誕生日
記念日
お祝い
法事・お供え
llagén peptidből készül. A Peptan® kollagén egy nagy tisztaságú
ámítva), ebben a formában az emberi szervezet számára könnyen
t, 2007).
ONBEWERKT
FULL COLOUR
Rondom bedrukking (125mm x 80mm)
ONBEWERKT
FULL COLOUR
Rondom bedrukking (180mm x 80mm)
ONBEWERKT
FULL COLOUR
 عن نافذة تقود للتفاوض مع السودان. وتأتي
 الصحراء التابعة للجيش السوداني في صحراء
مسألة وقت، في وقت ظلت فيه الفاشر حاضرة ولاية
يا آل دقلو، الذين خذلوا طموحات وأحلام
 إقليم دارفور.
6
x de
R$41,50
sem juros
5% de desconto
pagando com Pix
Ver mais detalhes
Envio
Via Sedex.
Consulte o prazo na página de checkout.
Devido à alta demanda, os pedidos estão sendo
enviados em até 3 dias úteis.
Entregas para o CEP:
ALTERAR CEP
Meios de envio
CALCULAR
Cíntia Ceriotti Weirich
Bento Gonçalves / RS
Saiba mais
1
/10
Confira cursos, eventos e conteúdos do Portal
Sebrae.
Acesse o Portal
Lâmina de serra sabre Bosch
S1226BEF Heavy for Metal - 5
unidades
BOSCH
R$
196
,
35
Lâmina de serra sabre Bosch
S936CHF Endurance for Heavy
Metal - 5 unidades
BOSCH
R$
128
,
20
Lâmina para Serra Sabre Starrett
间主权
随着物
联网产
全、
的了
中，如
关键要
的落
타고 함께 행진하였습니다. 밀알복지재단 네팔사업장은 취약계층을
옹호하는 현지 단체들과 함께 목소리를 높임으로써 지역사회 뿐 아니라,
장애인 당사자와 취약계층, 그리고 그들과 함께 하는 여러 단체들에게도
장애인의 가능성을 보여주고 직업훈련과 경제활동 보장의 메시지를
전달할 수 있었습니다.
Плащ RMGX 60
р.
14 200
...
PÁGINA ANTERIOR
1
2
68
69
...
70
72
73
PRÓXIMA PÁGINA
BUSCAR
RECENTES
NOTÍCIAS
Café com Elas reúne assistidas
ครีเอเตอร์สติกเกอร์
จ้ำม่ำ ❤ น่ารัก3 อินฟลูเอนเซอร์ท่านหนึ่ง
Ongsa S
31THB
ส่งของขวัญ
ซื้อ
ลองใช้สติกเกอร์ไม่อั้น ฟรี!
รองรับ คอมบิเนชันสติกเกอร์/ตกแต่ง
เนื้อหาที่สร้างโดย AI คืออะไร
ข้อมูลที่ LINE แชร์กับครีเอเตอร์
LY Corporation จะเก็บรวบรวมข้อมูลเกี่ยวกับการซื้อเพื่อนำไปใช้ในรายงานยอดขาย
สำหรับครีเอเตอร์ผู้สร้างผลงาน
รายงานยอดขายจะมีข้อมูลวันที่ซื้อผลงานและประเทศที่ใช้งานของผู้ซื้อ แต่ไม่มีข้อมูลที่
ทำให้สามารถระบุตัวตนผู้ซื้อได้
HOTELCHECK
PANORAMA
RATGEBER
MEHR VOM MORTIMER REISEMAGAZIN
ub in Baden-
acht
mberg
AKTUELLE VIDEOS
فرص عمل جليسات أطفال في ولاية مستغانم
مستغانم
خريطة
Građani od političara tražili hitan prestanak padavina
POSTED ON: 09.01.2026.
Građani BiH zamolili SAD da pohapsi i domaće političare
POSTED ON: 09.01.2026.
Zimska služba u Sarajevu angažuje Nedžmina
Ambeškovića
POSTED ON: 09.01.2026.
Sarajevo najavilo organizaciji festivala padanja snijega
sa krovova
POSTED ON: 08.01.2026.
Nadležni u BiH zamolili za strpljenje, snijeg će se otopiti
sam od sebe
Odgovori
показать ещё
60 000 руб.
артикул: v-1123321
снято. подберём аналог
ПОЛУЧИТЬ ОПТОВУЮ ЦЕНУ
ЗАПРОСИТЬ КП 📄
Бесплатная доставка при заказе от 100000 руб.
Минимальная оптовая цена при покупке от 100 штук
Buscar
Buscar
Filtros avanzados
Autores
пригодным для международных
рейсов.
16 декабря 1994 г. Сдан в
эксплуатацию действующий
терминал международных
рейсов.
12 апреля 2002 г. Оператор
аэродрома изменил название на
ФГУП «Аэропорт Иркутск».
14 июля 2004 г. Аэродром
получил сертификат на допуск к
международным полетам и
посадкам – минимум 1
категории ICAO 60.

━━━━━━

▶ Job item: Change "FULL COLOUR" to "FULL COLOR" in the entries from the start through the line with "Confira cursos, eventos e conteúdos do Portal", both ends included. Write out those lines again with nothing else altered.

▶ Exercise result:
誕生日
記念日
お祝い
法事・お供え
llagén peptidből készül. A Peptan® kollagén egy nagy tisztaságú
ámítva), ebben a formában az emberi szervezet számára könnyen
t, 2007).
ONBEWERKT
FULL COLOR
Rondom bedrukking (125mm x 80mm)
ONBEWERKT
FULL COLOR
Rondom bedrukking (180mm x 80mm)
ONBEWERKT
FULL COLOR
 عن نافذة تقود للتفاوض مع السودان. وتأتي
 الصحراء التابعة للجيش السوداني في صحراء
مسألة وقت، في وقت ظلت فيه الفاشر حاضرة ولاية
يا آل دقلو، الذين خذلوا طموحات وأحلام
 إقليم دارفور.
6
x de
R$41,50
sem juros
5% de desconto
pagando com Pix
Ver mais detalhes
Envio
Via Sedex.
Consulte o prazo na página de checkout.
Devido à alta demanda, os pedidos estão sendo
enviados em até 3 dias úteis.
Entregas para o CEP:
ALTERAR CEP
Meios de envio
CALCULAR
Cíntia Ceriotti Weirich
Bento Gonçalves / RS
Saiba mais
1
/10
Confira cursos, eventos e conteúdos do Portal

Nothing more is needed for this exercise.